Vagón-bar
Hace ya veintitrés años publiqué en esta página un texto titulado «La frontera» en el que resumía una anécdota de mi hermano José Luis. Lo escribí con mucho cuidado para que le gustara y no se sintiera herido y para que, al mismo tiempo, los demás lectores entendieran que hablaba de una persona con incapacidad intelectual severa. A José Luis le hizo mucha ilusión y lo guardó. También guardó alguna carta que le envié sobre la reacción de los lectores, que lo recibieron bien, quizá como ningún artículo anterior o posterior. Contaba allí que un día, en medio de unas bromas, le había dicho: «¿Pero qué voy a hacer yo con un hermano como este?». Entonces dejó la guasa, se puso muy serio y, sin mirarme, contestó: «Quererle mucho». No quería dudas ni chanzas en torno a eso.
En aquella época yo vivía lejos y nos veíamos poco. Regresé unos años más tarde y pasamos a encontrarnos casi a diario, a veces apenas diez o quince minutos. Todas las tardes recibía el mismo mensaje suyo: «¿Vienes hoy o no?». Solo cambiaba los viernes: «¿Plan para mañana?». Porque consideraba que los sábados mi coche, mis amigos y yo le pertenecíamos. En realidad, solía quedar a mis espaldas con alguno de ellos, especialmente con Manu y María, que lo trataban como a un rey. Yo le decía que me vampirizaba los amigos y que terminaba reducido a la condición de «el hermano de Luis». Se reía, pero no lo negaba.
Un día percibí que estaba muy seguro de su familia. Ocurrió al final de un simulacro de bronca. Se negaba a ir al pueblo, algo que, aparte de hacer especial ilusión a mi madre, vendría muy bien a los dos. Pero no había modo de convencerlo. Se lo razoné de muchas maneras, se lo supliqué y al final le amenacé con el plan de los sábados: «De ahora en adelante —le dije—, paso de ti». Para mi desconcierto, se rio, levantó los antebrazos con las palmas de las manos hacia arriba, y dijo inclinando un poco la cabeza y todavía riéndose, como ensañándose: «Si... ¡No puedes!». Por eso, desde entonces, cuando toca sufrir y a lo mejor se me ocurre que Dios me tiene un poco abandonado, revivo la escena y, como mi hermano, pienso: «No puede». Y empiezo a sentir de inmediato que vuelve el calorcillo ese que da la alegría.
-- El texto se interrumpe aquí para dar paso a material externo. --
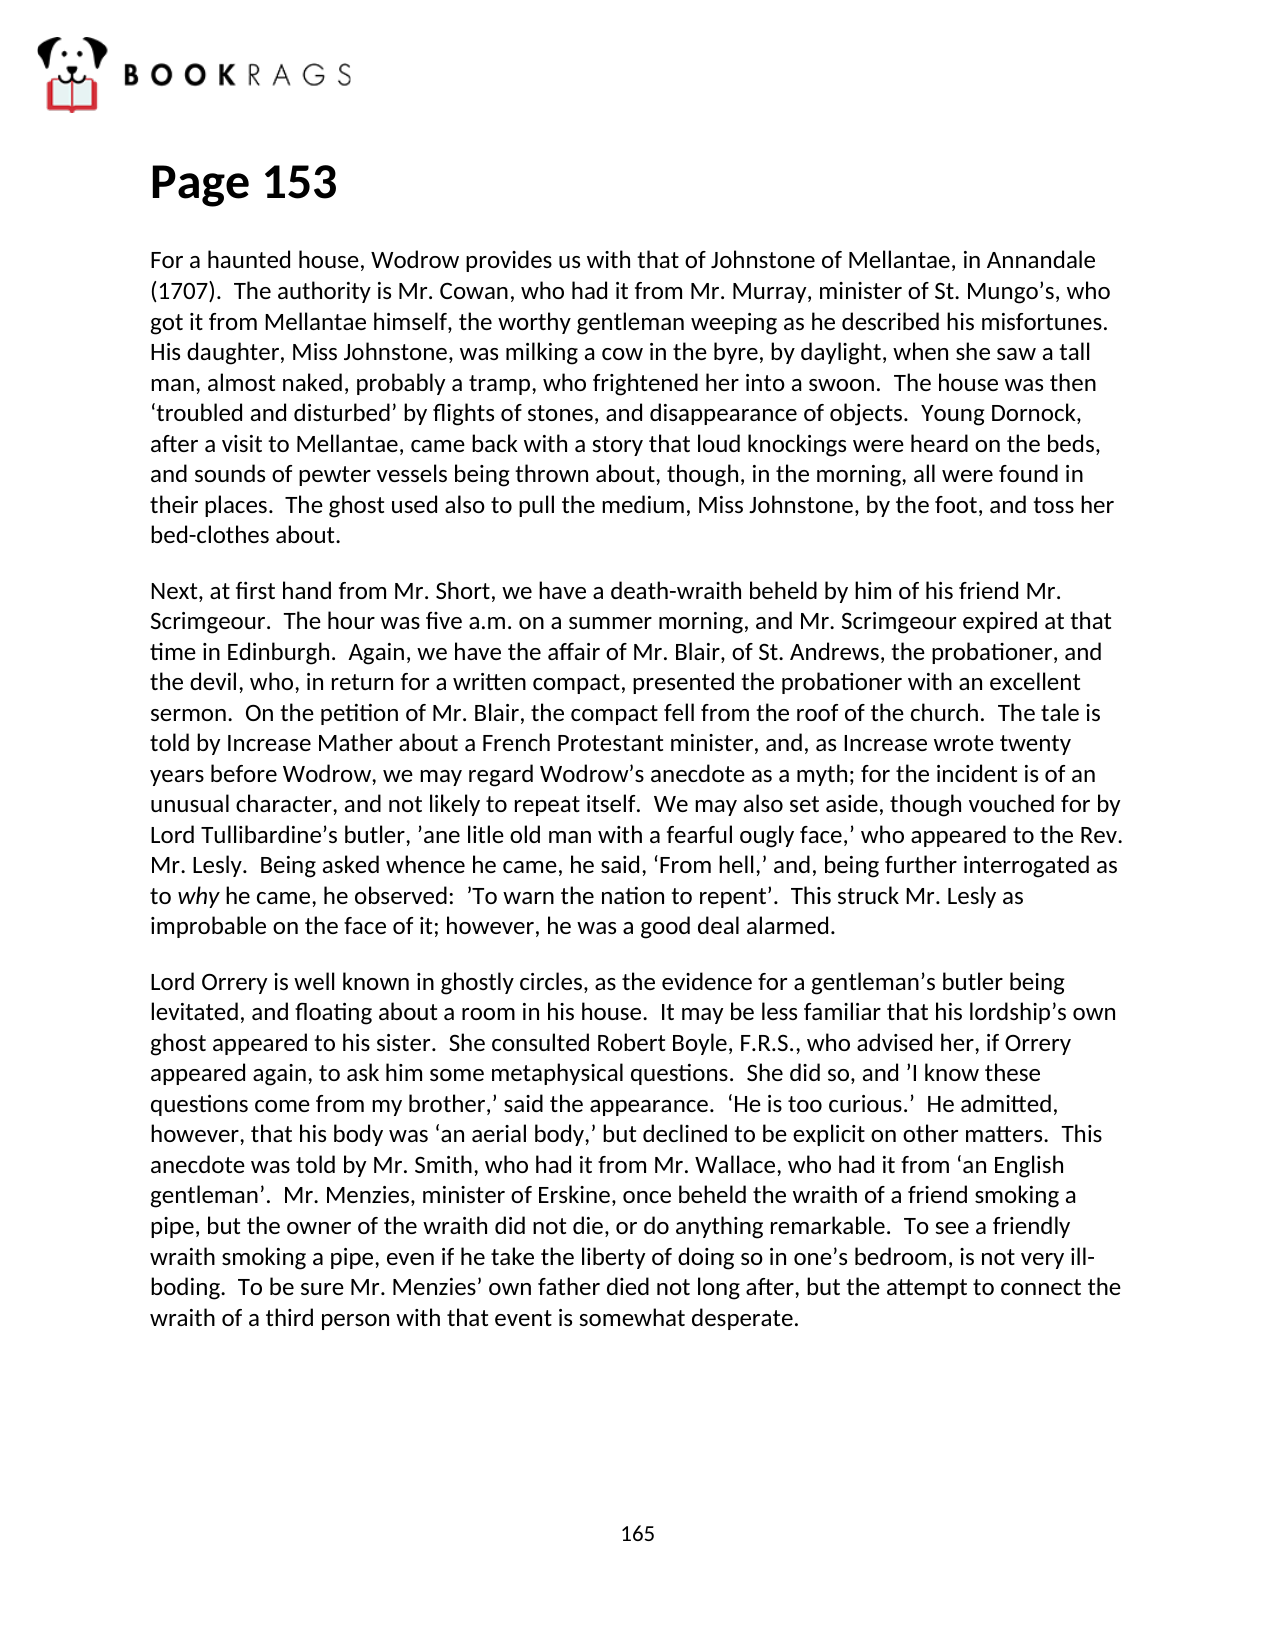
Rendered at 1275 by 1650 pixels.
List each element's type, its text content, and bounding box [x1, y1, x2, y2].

Me preguntaron una vez si mi hermano sonreía siempre. Sonreía y reía mucho y a menudo me hacía reír, pero si lo conseguía sin pretenderlo, se desconcertaba y decía, refiriéndose a mí pero como si hablara con otro: «¡Qué loquito está!». Por ejemplo aquel día de la semana de Reyes en el que me pidió «Oye, vamos a El Corte Inglés». Le encantaban los centros comerciales. A mí no y me resistí: «¿Pero para qué?». Contestó: «Para comprar tu regalo». Atravesamos dos segundos de silencio, quizá tres. Yo tratando de digerir que fuera a sobreponerse a su lógica tacañería con el poco dinero que manejaba. Él tardó ese tiempo en advertir que la frase podía resultar equívoca y la completó con un «… para mí». Me entró una risa imparable y ruidosa que le hizo muy poca gracia.
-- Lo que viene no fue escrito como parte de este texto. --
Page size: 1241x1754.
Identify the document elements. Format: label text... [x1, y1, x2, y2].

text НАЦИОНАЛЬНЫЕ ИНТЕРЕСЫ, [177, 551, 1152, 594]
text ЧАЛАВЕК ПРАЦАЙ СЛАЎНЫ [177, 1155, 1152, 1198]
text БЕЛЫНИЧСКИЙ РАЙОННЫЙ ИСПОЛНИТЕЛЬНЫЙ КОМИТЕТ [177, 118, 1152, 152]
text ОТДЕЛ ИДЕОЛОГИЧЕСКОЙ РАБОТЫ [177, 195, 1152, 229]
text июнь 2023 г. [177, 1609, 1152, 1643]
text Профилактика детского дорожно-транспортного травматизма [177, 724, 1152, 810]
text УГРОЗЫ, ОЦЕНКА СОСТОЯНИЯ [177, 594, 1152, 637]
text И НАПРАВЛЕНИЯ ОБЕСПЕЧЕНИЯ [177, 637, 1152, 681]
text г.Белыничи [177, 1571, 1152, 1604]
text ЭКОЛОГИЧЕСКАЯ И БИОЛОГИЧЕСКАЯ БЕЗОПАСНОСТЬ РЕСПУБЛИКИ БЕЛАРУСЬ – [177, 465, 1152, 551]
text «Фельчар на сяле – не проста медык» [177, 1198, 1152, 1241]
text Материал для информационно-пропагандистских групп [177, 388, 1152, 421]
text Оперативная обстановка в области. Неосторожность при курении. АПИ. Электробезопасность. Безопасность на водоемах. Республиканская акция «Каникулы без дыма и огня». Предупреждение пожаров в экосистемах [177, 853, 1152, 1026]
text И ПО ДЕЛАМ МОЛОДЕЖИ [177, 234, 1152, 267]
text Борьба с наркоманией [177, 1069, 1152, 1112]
En otros casos era yo quien se quedaba helado. Sobre todo, cuando decía cosas que manifestaban la conciencia de su excepcionalidad y hablaba de «la gente como yo». Lo decía con naturalidad, sin pena. O cuando me pedía que no le contara a mamá que le había pagado la apuesta de La Primitiva: «Es que después me riñe porque dice que abuso de mis hermanos». Lo cierto es que ni Cruz ni yo podíamos resistirnos, y él lo sabía. Un día le reproché a mi hermana que le cumpliera todos los caprichos. Ella, que es más lista y más rápida, dijo sin mirarme: «Sí, claro..., que tú no».
Tanto a ella como a mi madre les encantaba cocinar para él, porque era glotón y agradecido. A veces le costaba parar: «Luis, que te va a hacer daño». Entonces, con una sonrisa pícara, anunciaba «¡Última!» y se hacía con otra filloa o con otro dulce. Y… lo repetía en las siguientes, para ver si colaba: «¡Última!». Si le preguntaban —cosa que no dejaban de hacer nunca— qué tal estaba lo que le habían servido, respondía sin falta con una voz ahuecada y como espesa que sonaba a gloria en los oídos de las cocineras: «¡Buenísimo!».
El 3 de julio, en su funeral, el predicador le imaginó diciendo eso mismo al llegar al Cielo.
Paco Sánchez [Com 81 PhD 87] es periodista y profesor titular de la Universidade da Coruña.